После холодного душа, чистый, в глаженом чужом белье. Винт блаженствовал в одной из комнат на матрасе на полу, раскинувшись руками и ногами, и бездумно и сонно глазел в серый потолок в трещинах.
Дювалье, лысоватый быстрый живчик и, судя по виду, плут и мошенник, облапошник, появился сразу и незаметно. Винт и глазом не моргнул, а Дювалье сидел на матрасе и уставился острыми, неопределенного окраса глазами в лицо бродяги.
— Рассказывай! — Дювалье дернул подбородком, подмигнул.
Винт отодвинулся.
— Валяй, рассказывай. Как здесь появился? Откуда пришел и куда направляешься.
— Ты чо, стукнутый?
— Ага, — кивнул Дювалье, — у меня справка. Здесь все такие. Мы и тебе справку нарисуем. Пригодится. От ментов отмазываться. Ну, рассказывай.
— Ну... это... лежу я на скамейке, отдыхаю. Подходит Арбуз, говорит: пойдем. Я и пошел.
— А потом куда?
— Никуда.
— Это хорошо, — обрадовался Дювалье. — Самый удобный человек, которому некуда идти. Ясно! — Дювалье шумно ударил себя ладонью по колену, потер. — Болит. Ночью дождь будет. К дождю всегда болит. Потрогай. — Дювалье взял руку Винта, приложил к своему колену, — пластмасса. Заменили. В футбол играл. Раздробил на первенстве клуба. Потом спился. Попал к Арбузу.
Все это Дювалье выпалил и тут же исчез и через секунду появился: в одной руке был огурец, в другой — большой шприц с длинной иглой.
— Ты чо? — Винт испуганно прижался к стене.

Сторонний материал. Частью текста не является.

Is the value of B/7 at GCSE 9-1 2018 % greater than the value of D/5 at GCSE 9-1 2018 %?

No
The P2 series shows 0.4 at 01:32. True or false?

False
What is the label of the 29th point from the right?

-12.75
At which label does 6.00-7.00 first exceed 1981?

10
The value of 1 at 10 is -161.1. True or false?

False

— Смотри сюда! — Дювалье сел на матрас, всадил иглу в огурец и медленно надавил на поршень, — вода из шприца уходила в огурец. — Понял? — Дювалье сунул огурец в руку Винта. — Тяжелее грамм на сто. Вот так. Завтра со мной пойдешь в магазин. Будем колоть огурцы. Ополовинимся с продавцом. До обеда справимся, понял? — Дювалье отобрал огурец и снова исчез.
Винт удивился и уснул. Ему снилось большое васильковое пространство. Он шел по небесному полю сизых васильков за руку с рыжеволосой девчонкой, улыбался, как в детстве, а девчушка говорила ему ласково и вкрадчиво, как кошка: «Хорошо-то как, Ваня! Правда, хорошо?» Винт молча шел, посматривал на небо и думал о хорошей жизни, которая никогда не наступит.

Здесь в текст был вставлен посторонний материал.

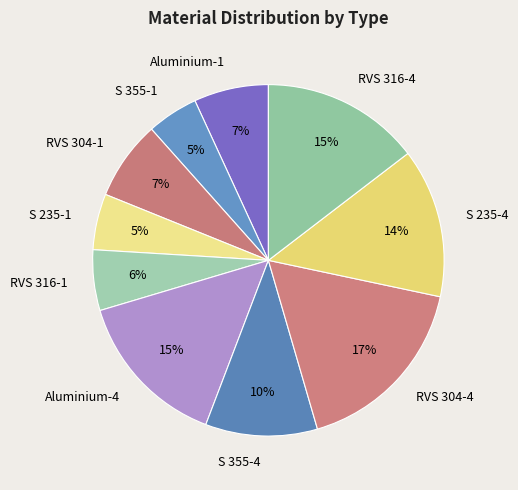

Combined, do S 235-1 and S 235-4 account for over 50%?

No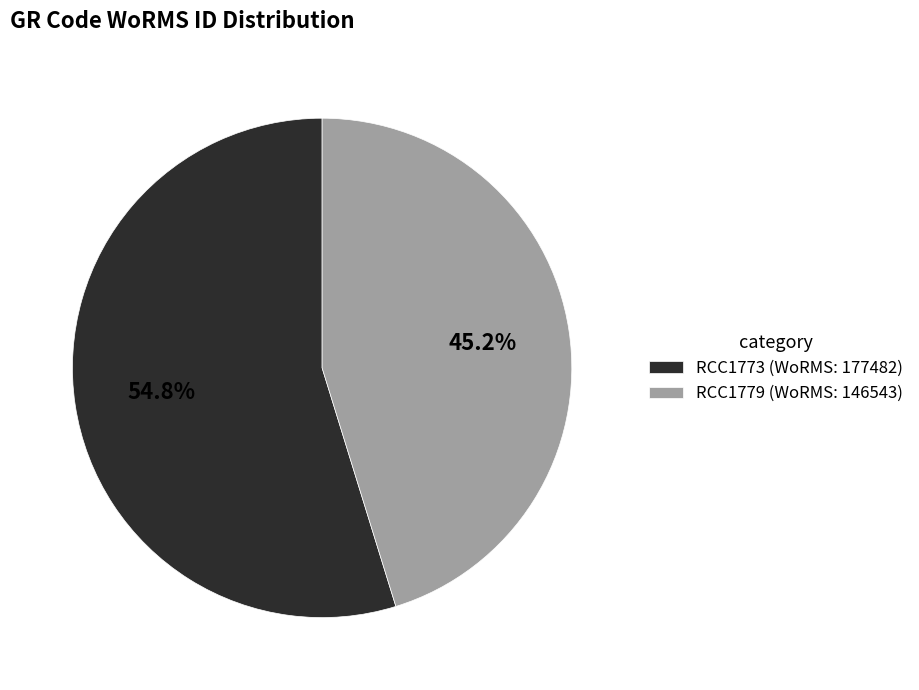

How many segments does this pie chart have?

2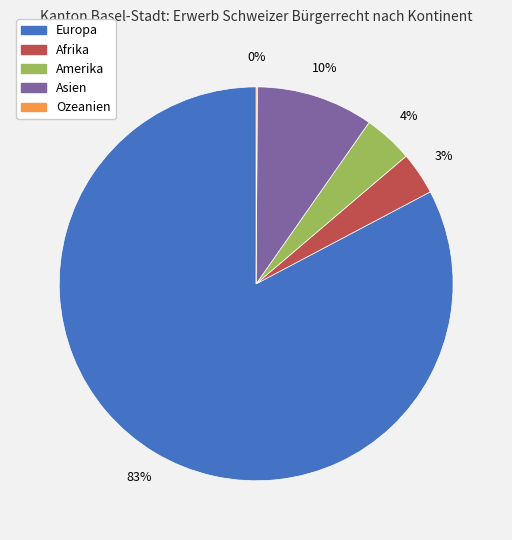

The Asien slice represents 10% of the pie. True or false?

True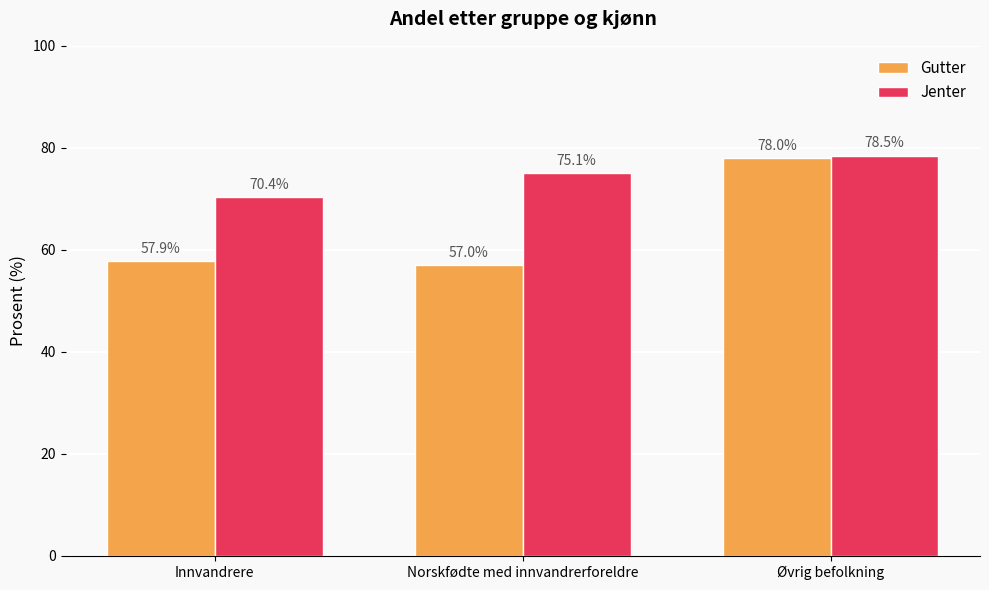

What is the label of the 3rd bar from the right?

Innvandrere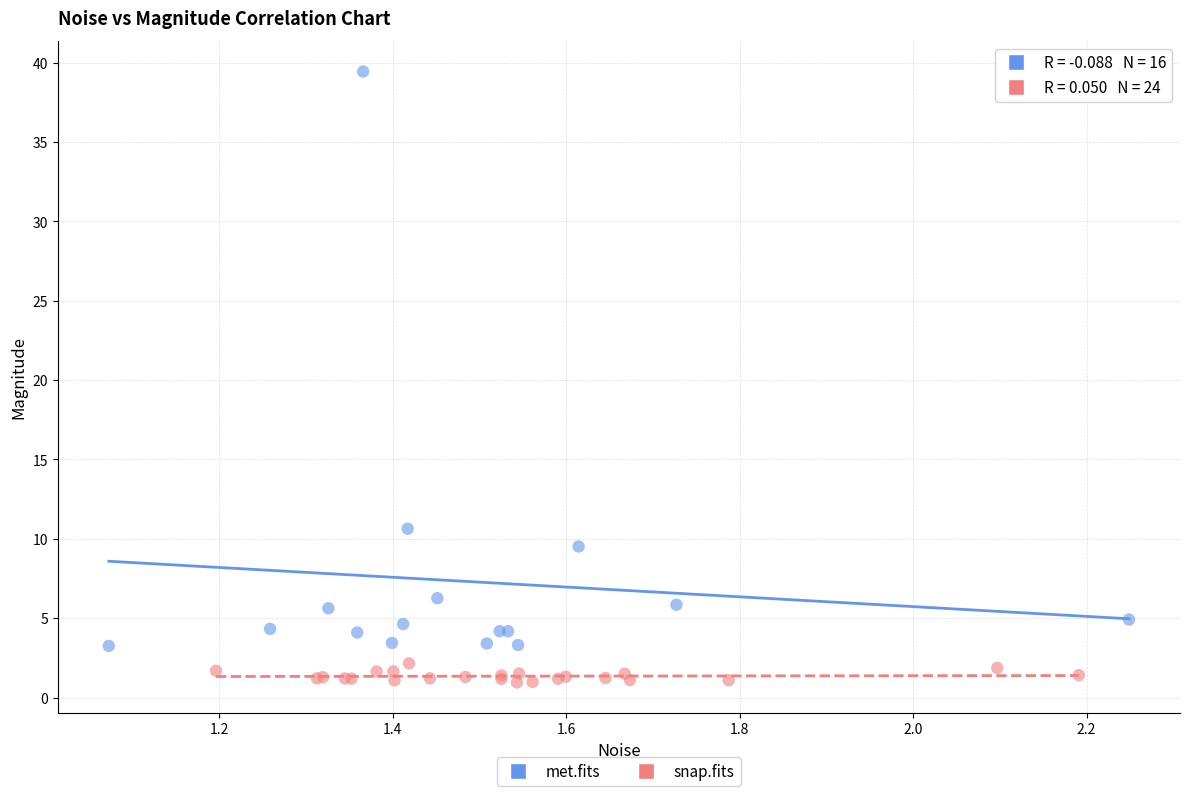

What are all the series names shown in the legend?

met.fits, snap.fits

Пробудило его пустое гулкое жужжание в мутной тишине. Винт резко проснулся. Сердце билось испуганно, быстро. Над ним стоял Дювалье с лысенькой улыбкой и протягивал механическую заводную бритву.
— Побрейся, надень рубашку и на третий гонг приходи.

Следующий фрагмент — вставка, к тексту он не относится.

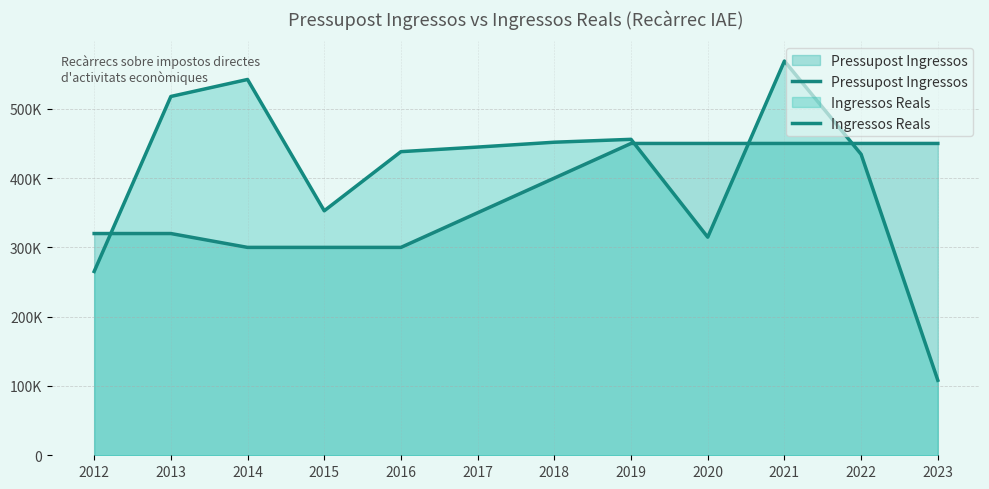

How many values in the Ingressos Reals series are below 444773?

6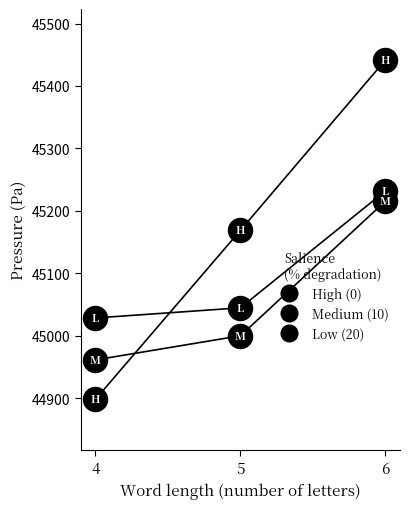

What is the total value across all series at 6?

135889.6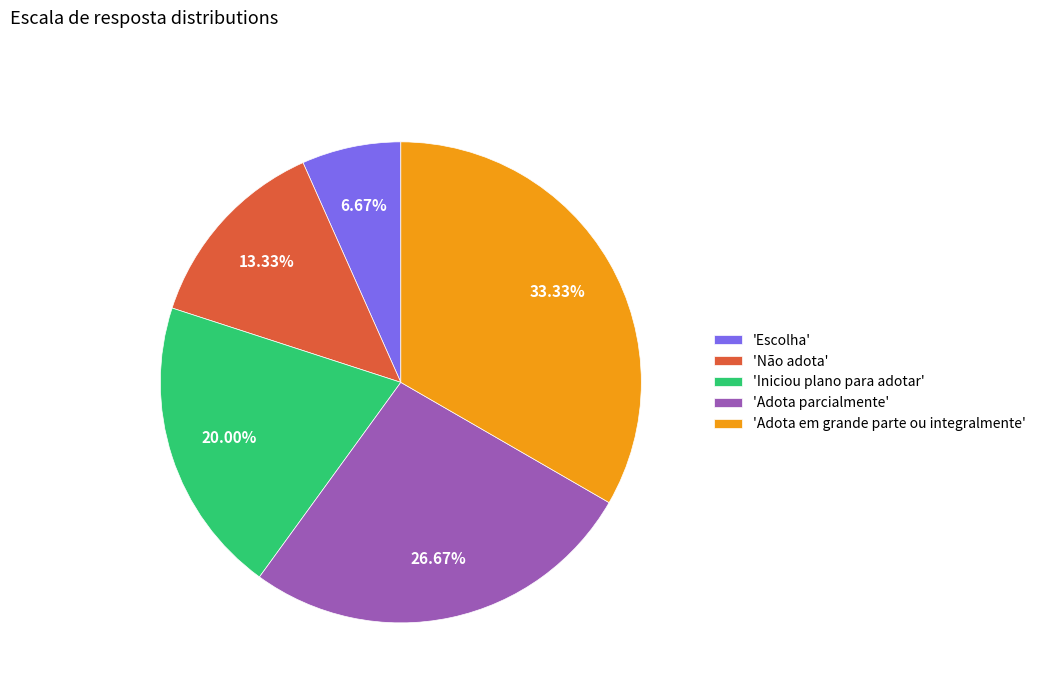

To the nearest percent, what is the average slice percentage?

20%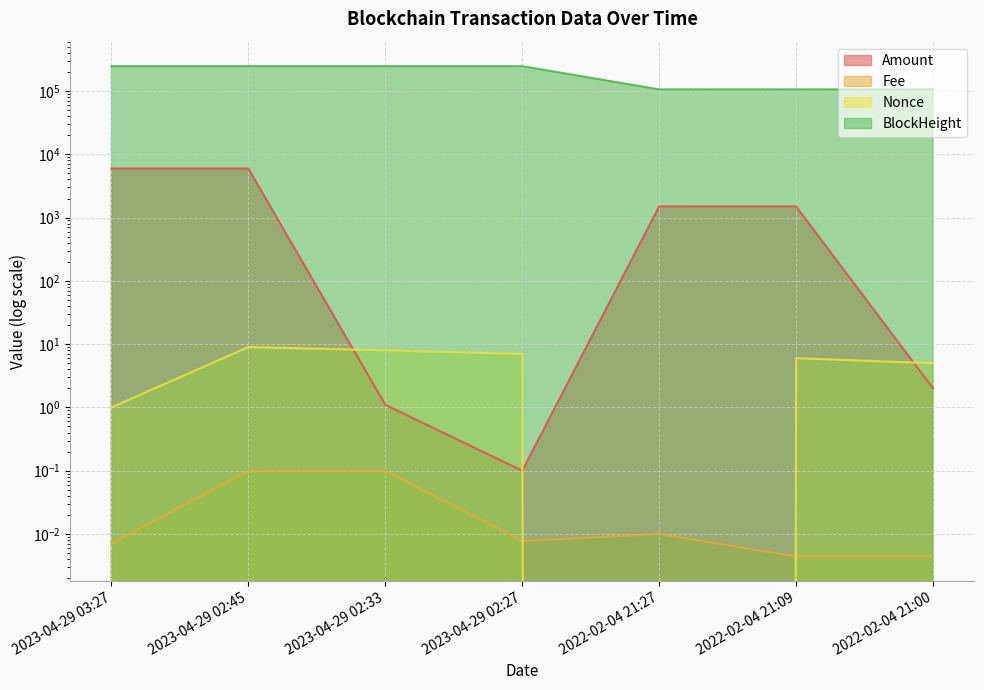

True or false: Fee and Amount intersect in this chart.

False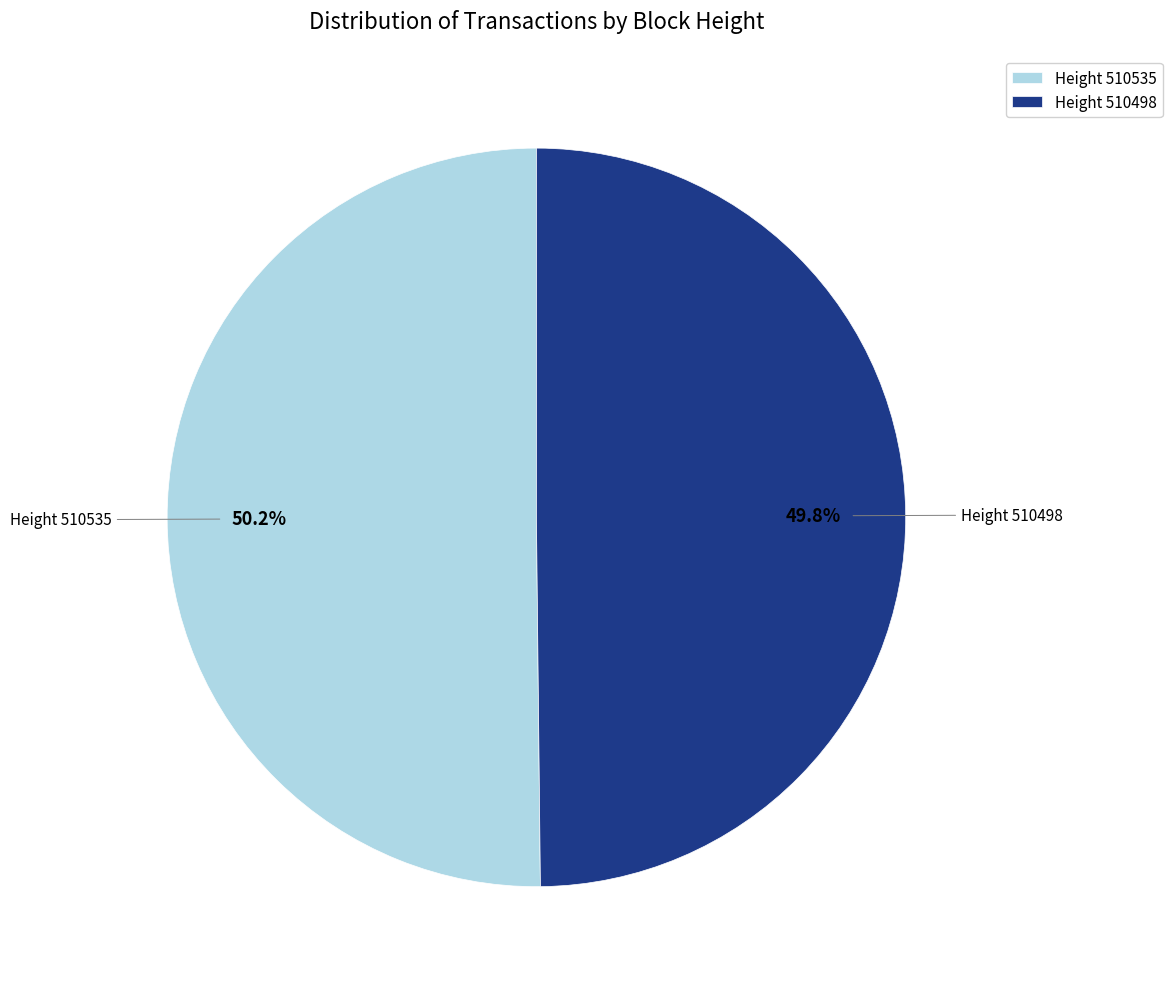

Approximately how many times larger is the value at Height 510535 compared to Height 510498?

1.0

Винт сел и закашлялся: грудь ломило тупой болью, на глазах от натуги выступали слезы.
— Мой чемодан, — проговорил он сквозь кашель.
Дювалье показал в угол комнаты. Там были свалены вещи Винта: брюки, сандалии, рубашка, майка, все грязное, там же на чемодане, как на могильном холмике погребенного прошлого, лежала милицейская фуражка.
Винт поводил бритвой по щекам, бритва жужжала. Он оделся в выданное ему, порылся в чемодане, нашел початую бутылку водки, сунул в карман, вышел в коридор. Дверь большой комнаты была открыта, там чувствовались люди. Винт заглянул: слева от двери в углу от пола поднимался белый изразцовый камин, прямо у окна в гамаке возлежал Гаутама, лицо его было равнодушно-радостно, по розовым аскетически щекам сбегал на подбородок светлый пушок. За столом сидела Принцесса, торжественно-милая, рядом с ней быстрый Дювалье и скалоподобный Арбуз.
Прозвучал протяжный томительный гонг — это Гаутама дернул за веревку у окна, и молоток ударил висящий у камина таз. Винт вошел, робко приблизился к столу, поставил бутылку. Гаутама, далеко потянувшись, как безразмерная змея, взял пальцами бутылку за горлышко, так же далеко вытянулся к открытому окну и опустил бутылку вниз. Послышался гулкий хлопок.
— Ты чо? — сморщился от обиды Винт. — Ты чо, курва?
Арбуз дернул его за руку, и Винт плюхнулся на стул.
— Здесь не курят, не пьют алкоголя, не ругаются нехорошими словами, — лениво произнес Арбуз.
— Хочу домой, — жалобно попросился Винт, и все засмеялись.
— Где твой дом? — спросил Дювалье. — Пансионат бывших уголовников? Санаторий партийных активистов? Твой дом — здесь, с нами. Только здесь ты найдешь свое подлинное счастье. Если ты знаешь, что это такое и если ты его достоин.
Винт наблюдал за руками Принцессы. Белые, тонкие, нежные, и сама она была спокойна, даже равнодушна ко всему, ничего не видела вокруг, а смотрела внутрь себя, на дюны воспоминаний, на песок памяти и прислушивалась к немолчному шепоту волн: где ты?